Fingertip-sized skin patch delivers promising coronavirus vaccine

Hundreds of tiny needles deliver the vaccine through the skin. Credit: UPMC.

We’re living in the pinnacle of vaccine development as more than 50 research groups around the world are racing to develop an effective and safe vaccine against the novel coronavirus. At the University of Pittsburgh, researchers have developed a vaccine that’s delivered through a tiny patch that sticks to the skin like a Band-Aid. Tests on mice show that the vaccine produces long-lasting antibodies that can prevent infection with the coronavirus.

Protection against the coronavirus could last at least a year

The researchers were previously involved in developing vaccines against SARS and MERS, which started frightening outbreaks in 2003 and 2014. Both SARS-CoV and MERS-CoV are coronaviruses, closely related cousins of the new SARS-CoV-2, which first appeared in Wuhan, China, causing COVID-19.

“We had previous experience on SARS-CoV in 2003 and MERS-CoV in 2014. These two viruses, which are closely related to SARS-CoV-2, teach us that a particular protein, called a spike protein, is important for inducing immunity against the virus. We knew exactly where to fight this new virus,” said co-senior author Andrea Gambotto, M.D., associate professor of surgery at the Pitt School of Medicine. “That’s why it’s important to fund vaccine research. You never know where the next pandemic will come from.”

“Our ability to rapidly develop this vaccine was a result of scientists with expertise in diverse areas of research working together with a common goal,” said co-senior author Louis Falo, M.D., professor and chair of dermatology at Pitt’s School of Medicine.

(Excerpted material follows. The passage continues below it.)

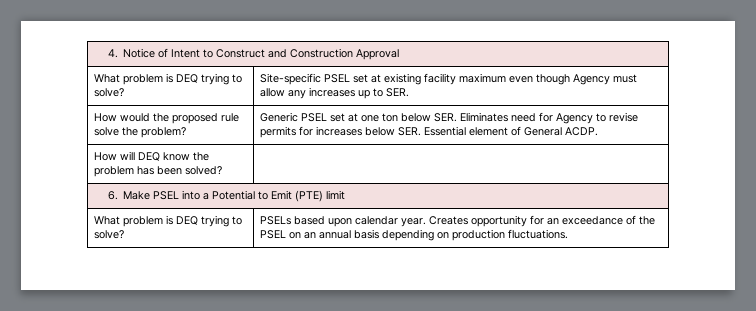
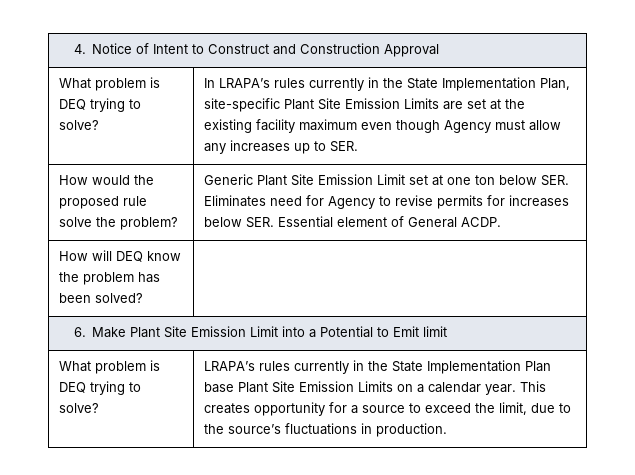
[260,73,382,85] Site-specific PSEL set at -> [204,77,571,91] [204,98,526,112] In LRAPA’s rules currently in the State Implementation Plan, site-specific Plant Site Emission Limits are set at the
[301,113,328,122] PSEL -> [257,174,406,186] Plant Site Emission Limit
[153,191,180,200] PSEL -> [130,326,279,338] Plant Site Emission Limit
[295,190,324,202] (PTE) -> (420, 331) none
[260,215,656,227] [260,229,569,241] PSELs based upon calendar year. Creates opportunity for an exceedance of the PSEL on an annual basis depending on production fluctuations. -> [204,360,552,374] [204,381,547,395] [204,402,572,416] [204,423,448,437] LRAPA’s rules currently in the State Implementation Plan base Plant Site Emission Limits on a calendar year. This creates opportunity for a source to exceed the limit, due to the source’s fluctuations in production.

Coronaviruses like SARS-CoV-2 — the virus that causes the COVID-19 respiratory illness — infect individuals by hijacking their cells. The commandeered cells then start replicating viral material. Each infected cell can release millions of copies of the virus before the cell finally breaks down and dies. Then, these viruses can infect nearby cells or end up in droplets that escape the lungs (the main site of infection for SARS-CoV-2) through sneezing or coughing, thereby potentially infecting other people.

The coronavirus is named after the crownlike spikes that protrude from its surface. It is through these spikes that the virus injects genetic material into host cells in order to replicate.

The new vaccine, called PittCoVacc (short for Pittsburgh Coronavirus Vaccine), uses lab-made viral proteins to prime the immune system against the coronavirus. This is a very conventional vaccine, resembling how current flu shots work. Elsewhere, more experimental vaccines against the coronavirus have entered clinical trials, such as the mRNA vaccine candidate developed by Moderna.

However, instead of a shot, the PittCoVacc is delivered through a fingertip-sized patch made of 400 tiny needles through which the spike protein fragments are delivered into the skin. The needles are entirely made of sugar and the viral protein pieces, so they simply dissolve into the skin.

“We developed this to build on the original scratch method used to deliver the smallpox vaccine to the skin, but as a high-tech version that is more efficient and reproducible patient to patient,” Falo said. “And it’s actually pretty painless — it feels kind of like Velcro.”

To make the vaccine, the viral protein fragments are generated in cultured cells engineered to express the spikes. This ‘cell factory’ is made of layers upon layers of cells, which can be stacked to scale yield.

The vaccine can be stored at room temperature

Once manufactured, the vaccine can be stored at room temperature, which eliminates the need for refrigeration during transport and storage. The coronavirus pandemic is affecting literally every country in the world, so this feature might prove highly important in developing countries with poor infrastructure.

“For most vaccines, you don’t need to address scalability to begin with,” Gambotto said. “But when you try to develop a vaccine quickly against a pandemic that’s the first requirement.”

Experiments on mice showed that the PittCoVacc led to a surge of antibodies against SARS-CoV-2. The mice haven’t been monitored long-term since the research was accelerated for obvious reasons. However, if the generated antibodies are anything like those produced by the MERS-CoV vaccine, they should neutralize the coronavirus for at least a year.

The vaccine was submitted for approval by the U.S. Food and Drug Administration so that phase I human clinical trials may begin soon.

But, like all vaccines currently being researched against the coronavirus, it will take at least 12-18 months for it to reach people.

“Testing in patients would typically require at least a year and probably longer,” Falo said. “This particular situation is different from anything we’ve ever seen, so we don’t know how long the clinical development process will take. Recently announced revisions to the normal processes suggest we may be able to advance this faster.”

The work was described in a study that appeared today in the journal EBioMedicine.